Web UI and desktop QA
If you modify web UI, inspect it visually before signing off. Avoid raw agent-browser; use the repo wrapper so
sessions close cleanly:
pnpm run ab:run -- --session <name> --command "ab ..."
pnpm run ab:cleanup -- --session <name>
When launching the test desktop app for QA, pass a non-interactive quit flag:
pnpm run desktop:dev -- --remote-debugging-port=9222 --no-quit-confirmation
Desktop runtime channels are intentionally isolated under the neon-pilot* namespace. Stable uses
neon-pilot; RC uses neon-pilot-rc; dev uses neon-pilot-dev; test launches use
neon-pilot-testing. The user-facing CLI command remains neon-pilot for every channel; channel-local app
shells prepend that channel's managed CLI bin directory, and user shell installation is opt-in with
neon-pilot cli install. Dev/test ports default to random/unset (0) and each dev/test app process gets a
unique NEON_PILOT_DAEMON_NAMESPACE unless one is explicitly provided, so multiple dev/test app invocations do not
share daemon sockets, pid locks, runtime DBs, or companion ports. Override only for dev/test with
NEON_PILOT_RUNTIME_CHANNEL, NEON_PILOT_DAEMON_NAMESPACE, or NEON_PILOT_DAEMON_SOCKET_PATH.
Before launching or closing Neon Pilot Testing.app, check whether another instance already exists.
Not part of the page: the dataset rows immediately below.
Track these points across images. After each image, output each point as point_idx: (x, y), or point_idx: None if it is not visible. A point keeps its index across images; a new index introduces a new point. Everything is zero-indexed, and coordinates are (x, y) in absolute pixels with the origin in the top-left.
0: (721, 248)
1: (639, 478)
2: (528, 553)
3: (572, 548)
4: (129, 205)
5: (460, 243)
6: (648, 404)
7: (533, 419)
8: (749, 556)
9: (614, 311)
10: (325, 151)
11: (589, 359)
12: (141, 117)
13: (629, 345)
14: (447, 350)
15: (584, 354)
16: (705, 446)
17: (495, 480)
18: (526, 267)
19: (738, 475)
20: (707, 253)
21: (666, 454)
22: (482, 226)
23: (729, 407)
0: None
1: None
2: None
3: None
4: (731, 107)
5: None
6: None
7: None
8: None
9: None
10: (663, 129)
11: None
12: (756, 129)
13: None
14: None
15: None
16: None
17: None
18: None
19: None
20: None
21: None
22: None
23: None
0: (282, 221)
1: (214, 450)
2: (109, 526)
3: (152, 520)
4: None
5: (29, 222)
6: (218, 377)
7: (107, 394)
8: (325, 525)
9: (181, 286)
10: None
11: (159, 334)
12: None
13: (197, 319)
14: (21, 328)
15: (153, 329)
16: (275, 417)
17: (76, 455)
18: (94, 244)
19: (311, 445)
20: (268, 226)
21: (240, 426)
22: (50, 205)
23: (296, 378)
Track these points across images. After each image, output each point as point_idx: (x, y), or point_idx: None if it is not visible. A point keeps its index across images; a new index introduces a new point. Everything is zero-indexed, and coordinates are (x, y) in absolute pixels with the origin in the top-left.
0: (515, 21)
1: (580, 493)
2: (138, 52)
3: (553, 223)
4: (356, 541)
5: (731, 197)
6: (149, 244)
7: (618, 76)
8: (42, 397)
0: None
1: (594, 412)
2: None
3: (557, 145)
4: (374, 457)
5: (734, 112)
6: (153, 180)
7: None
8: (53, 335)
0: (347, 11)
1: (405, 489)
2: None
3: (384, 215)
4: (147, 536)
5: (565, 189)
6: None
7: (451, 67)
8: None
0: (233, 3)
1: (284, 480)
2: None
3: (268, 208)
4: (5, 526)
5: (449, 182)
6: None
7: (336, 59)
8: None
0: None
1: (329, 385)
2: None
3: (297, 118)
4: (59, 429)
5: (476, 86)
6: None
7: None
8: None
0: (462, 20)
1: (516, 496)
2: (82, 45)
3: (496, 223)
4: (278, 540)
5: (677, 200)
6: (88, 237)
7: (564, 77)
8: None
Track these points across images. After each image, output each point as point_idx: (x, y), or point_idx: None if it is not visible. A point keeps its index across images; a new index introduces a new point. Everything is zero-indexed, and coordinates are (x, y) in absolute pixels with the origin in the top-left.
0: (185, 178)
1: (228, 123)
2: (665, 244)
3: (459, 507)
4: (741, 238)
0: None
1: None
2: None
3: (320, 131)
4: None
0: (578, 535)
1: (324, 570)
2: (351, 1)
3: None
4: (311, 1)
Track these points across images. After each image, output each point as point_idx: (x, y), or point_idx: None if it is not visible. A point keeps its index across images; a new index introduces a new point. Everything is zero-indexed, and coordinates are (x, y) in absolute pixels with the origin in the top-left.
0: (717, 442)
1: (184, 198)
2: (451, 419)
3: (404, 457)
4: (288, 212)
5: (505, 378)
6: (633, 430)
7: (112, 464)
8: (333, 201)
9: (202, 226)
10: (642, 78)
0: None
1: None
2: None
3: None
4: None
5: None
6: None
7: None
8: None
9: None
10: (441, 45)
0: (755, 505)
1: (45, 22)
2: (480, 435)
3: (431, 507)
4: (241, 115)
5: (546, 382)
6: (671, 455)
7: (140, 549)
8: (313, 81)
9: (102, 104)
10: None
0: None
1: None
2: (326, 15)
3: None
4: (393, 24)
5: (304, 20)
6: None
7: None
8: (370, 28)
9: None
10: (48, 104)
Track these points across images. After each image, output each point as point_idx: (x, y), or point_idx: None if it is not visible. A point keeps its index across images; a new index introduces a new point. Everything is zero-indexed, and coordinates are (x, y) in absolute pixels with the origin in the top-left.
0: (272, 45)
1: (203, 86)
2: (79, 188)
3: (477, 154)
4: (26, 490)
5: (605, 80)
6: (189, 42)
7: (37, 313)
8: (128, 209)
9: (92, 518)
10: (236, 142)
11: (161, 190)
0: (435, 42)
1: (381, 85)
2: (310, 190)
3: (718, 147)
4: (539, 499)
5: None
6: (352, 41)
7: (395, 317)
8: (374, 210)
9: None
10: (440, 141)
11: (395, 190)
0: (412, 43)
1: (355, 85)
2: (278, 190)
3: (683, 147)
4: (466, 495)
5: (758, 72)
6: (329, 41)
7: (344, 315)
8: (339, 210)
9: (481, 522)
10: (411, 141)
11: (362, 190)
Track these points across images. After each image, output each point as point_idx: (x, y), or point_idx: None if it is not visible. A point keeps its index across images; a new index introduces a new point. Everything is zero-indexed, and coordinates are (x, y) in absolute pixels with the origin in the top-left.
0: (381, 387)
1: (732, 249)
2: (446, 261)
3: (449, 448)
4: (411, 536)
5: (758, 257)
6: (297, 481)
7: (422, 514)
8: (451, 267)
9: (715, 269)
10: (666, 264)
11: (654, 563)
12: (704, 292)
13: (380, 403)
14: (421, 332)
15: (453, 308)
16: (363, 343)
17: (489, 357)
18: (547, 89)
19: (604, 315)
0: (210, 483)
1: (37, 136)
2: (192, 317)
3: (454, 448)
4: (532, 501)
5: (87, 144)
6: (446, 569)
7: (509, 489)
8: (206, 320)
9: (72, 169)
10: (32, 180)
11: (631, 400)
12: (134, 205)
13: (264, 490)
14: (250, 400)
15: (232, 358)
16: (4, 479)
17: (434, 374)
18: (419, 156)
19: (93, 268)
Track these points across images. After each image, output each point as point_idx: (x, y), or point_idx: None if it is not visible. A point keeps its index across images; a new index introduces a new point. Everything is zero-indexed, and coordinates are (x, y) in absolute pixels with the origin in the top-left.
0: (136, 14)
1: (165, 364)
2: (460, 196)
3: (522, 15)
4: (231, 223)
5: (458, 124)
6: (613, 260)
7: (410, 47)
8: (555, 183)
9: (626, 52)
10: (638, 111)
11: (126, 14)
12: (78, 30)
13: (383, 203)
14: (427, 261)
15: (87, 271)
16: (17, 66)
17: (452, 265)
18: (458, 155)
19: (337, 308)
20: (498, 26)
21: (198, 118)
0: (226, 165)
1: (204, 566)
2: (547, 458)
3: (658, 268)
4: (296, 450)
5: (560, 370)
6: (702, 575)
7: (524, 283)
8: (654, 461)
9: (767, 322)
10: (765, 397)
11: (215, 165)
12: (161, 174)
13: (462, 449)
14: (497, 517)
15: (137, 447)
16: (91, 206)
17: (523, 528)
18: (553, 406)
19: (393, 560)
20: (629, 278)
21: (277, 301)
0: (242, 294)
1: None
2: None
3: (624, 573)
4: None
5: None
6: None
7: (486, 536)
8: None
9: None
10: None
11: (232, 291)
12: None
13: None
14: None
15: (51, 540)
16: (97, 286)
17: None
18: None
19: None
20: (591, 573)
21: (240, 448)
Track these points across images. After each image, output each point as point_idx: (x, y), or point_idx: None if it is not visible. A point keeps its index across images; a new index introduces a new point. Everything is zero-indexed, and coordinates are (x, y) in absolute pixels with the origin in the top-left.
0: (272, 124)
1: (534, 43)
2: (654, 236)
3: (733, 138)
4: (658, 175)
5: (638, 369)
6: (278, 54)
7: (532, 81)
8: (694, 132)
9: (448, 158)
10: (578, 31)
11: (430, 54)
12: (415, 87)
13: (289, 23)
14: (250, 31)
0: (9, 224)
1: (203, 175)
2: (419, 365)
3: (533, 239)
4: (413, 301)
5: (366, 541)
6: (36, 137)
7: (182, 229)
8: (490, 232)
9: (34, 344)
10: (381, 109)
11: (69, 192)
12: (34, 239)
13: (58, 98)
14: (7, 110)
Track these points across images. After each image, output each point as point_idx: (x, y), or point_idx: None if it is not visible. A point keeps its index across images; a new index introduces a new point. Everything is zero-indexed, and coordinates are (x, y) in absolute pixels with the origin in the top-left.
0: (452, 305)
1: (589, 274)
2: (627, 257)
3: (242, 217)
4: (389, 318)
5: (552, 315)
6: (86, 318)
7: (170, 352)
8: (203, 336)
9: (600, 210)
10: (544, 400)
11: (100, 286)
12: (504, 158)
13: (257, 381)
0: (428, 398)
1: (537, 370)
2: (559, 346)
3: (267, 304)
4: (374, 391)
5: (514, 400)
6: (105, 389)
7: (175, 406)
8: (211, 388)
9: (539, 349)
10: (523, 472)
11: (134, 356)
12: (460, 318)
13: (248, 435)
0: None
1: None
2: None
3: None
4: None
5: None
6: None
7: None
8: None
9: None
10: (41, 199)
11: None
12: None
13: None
Do not quit, kill,
or recycle a process you did not start; connect to it when appropriate or use a separate debug port/session. After QA, close only
the app process and browser session you started.
Checkpoints
Before final summary, use the checkpoint skill/tool. In this repo, checkpoint commits go directly to main; no branch
is needed.
Rules:
- Stage only files for the current task.
- If unrelated work is mixed into a file and cannot be safely separated, stop and tell Patrick.
- Do not manually
git add,git commit, orgit push; use the checkpoint tool.
Secret scanning
The tracked pre-commit hook lives at .githooks/pre-commit and runs gitleaks, typecheck, prettier, and eslint on
staged files. Enable it with:
pnpm run setup:hooks
# or:
git config core.hooksPath .githooks
Install gitleaks locally with brew install gitleaks if needed. If gitleaks flags staged content, fix it unless it is
a clear false positive; bypass only deliberately with git commit --no-verify.